For those unfamiliar with ASHN, they exclude chiropractors who use objective clinical assessments such as xray spinography, sEMG, etc. If you offer longterm wellness care…forget it. ASHN is about shortterm treatment of a narrow range of musculoskeletal disorders. And for those into modalities, forget the big therapy bills. They only pay on a ‘per diem” basis, not by the number of modalities.

In short, ASHN is disliked by DCs on both sides of the aisle subluxation/wellness and NMS/pain treatment focused docs alike.

The Court held that CCA failed to produce any evidence that the utilization management practices were “contrary to generally accepted professional/medical standards” or “arbitrary.” The Court determined that there was no reason that it should interfere with ASH Plans’ or ASH Networks’ provider reimbursement schedules, denying both injunctive and monetary relief on these claims.

Three lawsuits. Three losses on summary judgments without even a trial. Why? There are several reasons:

1. Not everything bad is illegal. It is legal for third party payers to negotiate with providers. The terms of participation are voluntary. Courts will enforce valid contracts in the absence of defenses. If you sign a contract with lousy terms, you’re stuck with them. “It’s just not fair” isn’t an adequate defense if YOU knowingly agreed to the terms. We live in a free market economy.

2. If you want to define yourself as a “physician,” you must live with the consequences. MDs and DOs are plenary physicians. That means they have unlimited licenses.
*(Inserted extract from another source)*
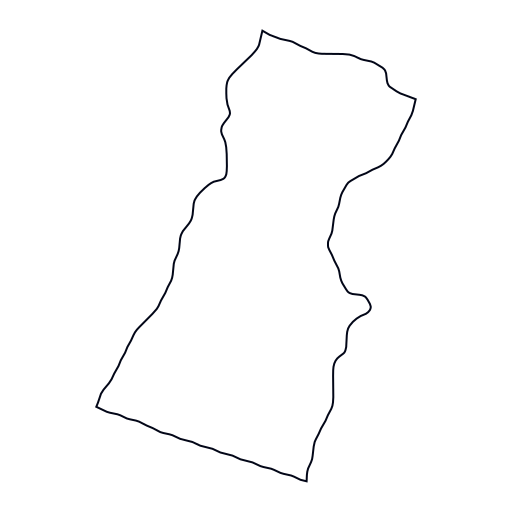 the district of Los Rios, Bahoruco, Dominican Republic
{"feature_id": "3306468B61523317388818", "entity_name": "Los Rios", "entity_type": "district", "adm_level": 2, "iso_a3": "DOM", "parent_name": "Dominican Republic", "parent_adm1": "Bahoruco", "projection": "albers", "projection_center": [-71.562, 18.559], "detail": "fine", "context": "isolated", "style": "outline", "palette": "ink", "viewbox_px": 512, "rotation_deg": 0, "n_neighbors": 0, "source": "geoboundaries", "source_scale": "gbopen_adm2", "svg_char_len": 2997}
<svg xmlns="http://www.w3.org/2000/svg" viewBox="0 0 512 512"><path d="M415.7,99.2L400.3,93.4L396.5,91.3L389.7,86.7L388.7,85.6L387.5,83.2L386.9,80.5L386.1,73.4L385.2,70.8L384.5,69.6L382.5,67.7L374.1,62.6L371.3,61.5L363.6,59.9L360.7,59.1L354.1,56.0L349.5,54.6L342.7,54.0L322.0,53.8L318.6,53.5L315.3,52.9L312.4,51.8L306.0,48.3L300.3,45.9L292.6,41.8L289.6,40.9L280.3,38.9L269.7,34.9L262.4,30.7L259.1,44.7L258.5,46.2L256.9,49.0L254.9,51.5L251.6,55.2L237.1,69.1L232.4,73.9L229.3,77.7L227.8,80.5L227.2,82.1L226.6,85.2L226.3,88.5L226.3,93.4L226.5,98.3L227.5,104.6L229.7,110.9L230.0,113.3L229.7,114.7L228.5,117.2L223.9,123.1L222.3,125.6L221.7,127.1L221.2,130.0L221.2,131.5L221.9,134.3L224.3,139.4L225.3,142.2L226.2,147.2L226.7,154.1L226.9,166.2L226.7,171.1L226.3,174.2L225.8,175.6L225.2,176.9L224.3,178.1L223.2,178.9L220.7,180.0L213.8,181.7L211.1,183.1L208.5,184.9L204.7,188.1L200.0,192.7L196.9,196.4L195.2,199.2L194.5,200.6L193.7,203.7L192.6,214.8L191.9,217.8L191.4,219.3L190.7,220.8L189.0,223.5L182.9,231.1L181.4,234.0L180.8,235.5L180.1,238.5L179.2,248.1L178.6,251.2L177.6,254.1L174.6,260.6L173.8,263.7L172.7,274.8L172.1,277.9L171.1,280.8L167.7,287.2L165.3,292.9L161.0,300.5L158.5,306.1L156.8,308.9L152.4,313.9L139.2,327.2L136.9,329.7L135.0,332.3L133.5,335.1L131.0,340.6L127.4,347.0L125.1,352.7L120.8,360.3L118.5,366.0L114.2,373.6L111.6,379.2L108.9,383.3L103.6,389.6L101.0,393.7L98.0,402.6L96.3,406.8L106.8,411.8L109.8,412.7L117.5,414.3L120.3,415.3L126.9,418.5L129.9,419.3L136.0,420.6L139.0,421.6L146.8,425.6L152.5,428.0L160.3,432.1L163.3,433.0L169.4,434.3L172.4,435.2L180.3,438.9L192.4,442.0L200.3,445.7L212.5,448.8L220.4,452.5L232.5,455.6L240.4,459.3L252.5,462.4L260.4,466.1L263.4,467.0L271.1,468.7L273.9,469.8L280.5,472.9L283.5,473.8L291.1,475.5L293.9,476.6L300.5,479.8L306.6,481.3L306.9,474.8L307.3,471.6L308.1,468.5L311.1,462.0L312.1,459.1L312.6,456.0L313.7,446.5L314.7,441.9L315.9,439.2L318.6,434.0L321.1,428.4L325.5,420.8L327.9,415.2L331.3,408.8L332.4,405.8L333.0,402.4L333.3,397.1L333.1,375.6L333.2,370.2L333.5,366.8L334.3,363.5L335.6,360.7L337.3,358.4L339.3,356.6L343.4,353.5L344.3,352.6L345.0,351.4L345.5,350.0L346.2,347.0L346.8,335.2L347.2,331.8L348.1,328.5L349.7,325.6L352.9,321.8L356.6,318.6L360.7,316.0L365.9,313.8L368.1,312.2L369.8,310.2L370.3,309.1L370.7,307.7L370.7,306.4L369.9,303.9L367.5,299.6L365.9,297.4L364.9,296.5L362.3,295.3L359.6,294.8L352.5,294.0L349.8,293.1L348.6,292.4L347.6,291.5L346.0,289.2L342.4,283.3L341.2,280.6L340.3,277.6L339.2,271.4L338.3,268.4L334.3,260.6L331.9,254.9L329.3,249.9L328.2,247.3L328.0,245.8L328.0,242.8L328.2,241.3L329.2,238.7L331.5,233.6L332.3,230.6L333.7,219.5L334.3,216.4L335.2,213.5L338.3,206.9L339.1,203.9L340.3,197.8L341.2,194.8L342.4,192.1L346.6,184.8L348.3,182.6L350.5,181.0L359.0,176.0L366.1,173.2L372.5,169.7L378.1,167.3L380.9,165.8L383.6,163.9L386.0,161.7L388.3,159.3L390.4,156.8L392.2,154.0L394.7,148.4L398.9,140.7L401.2,135.0L405.5,127.4L407.9,121.7L411.3,115.3L412.9,110.9L415.7,99.2Z" fill="none" stroke="#020617" stroke-width="2"/></svg>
In most states, they can do anything a limited licensee can do. That’s the essence of Judge Penn’s ruling in the Medicare case. If you want to exclude them, you must define yourself as something other than a limited medical practitioner, and be in a separate provider group.

Are there solutions? Yes!

1. To quote weightloss guru Susan Powter, “Stop the insanity.” Stop squandering the profession’s limited resources on questionable lawsuits.

2. Support legislative solutions that establish chiropractic as a profession separate and distinct from medicine, rather than a limited branch of medical practice.

3. Realize that litigation is not a substitute for building a solid base of subluxation/wellness research focusing on the benefits of chiropractic care for all persons, not just those who have a musculoskeletal pain syndrome.

The words of physiologist I.M. Korr, [5] seem appropriate. Even though not directed to chiropractors, they ring true:

“There are misapprehensions about the source of your strength. Your profession appears to believe that its strength is to be found more in the stamps of approval by selfappointed magistrates of medicine…As a result, you often acted as though you believed your strength is to be nurtured by mimicry, by cloaks of protective coloration, by compromise of principles, by organized compliance, by appeasement, and by adaptation to what is prescribed for you by organizations of another profession…Recent events loudly proclaim the futility of this approach.”

Let’s make a commitment to use our limited resources wisely.


1. A challenge and three myths.

2. American Chiropractic Association v. Trigon Healthcare, Inc., et al. Case No. 1:00CV00113.

3. American Chiropractic Association v. Tommy G. Thompson. Civil Action No. 982762.

4. ASHN News Release.

5. Korr IM: “The function of the osteopathic profession: a matter for decision.” Keynote address to 63rd annual convention of the American Osteopathic Association. July 13, 1959. Chicago, IL.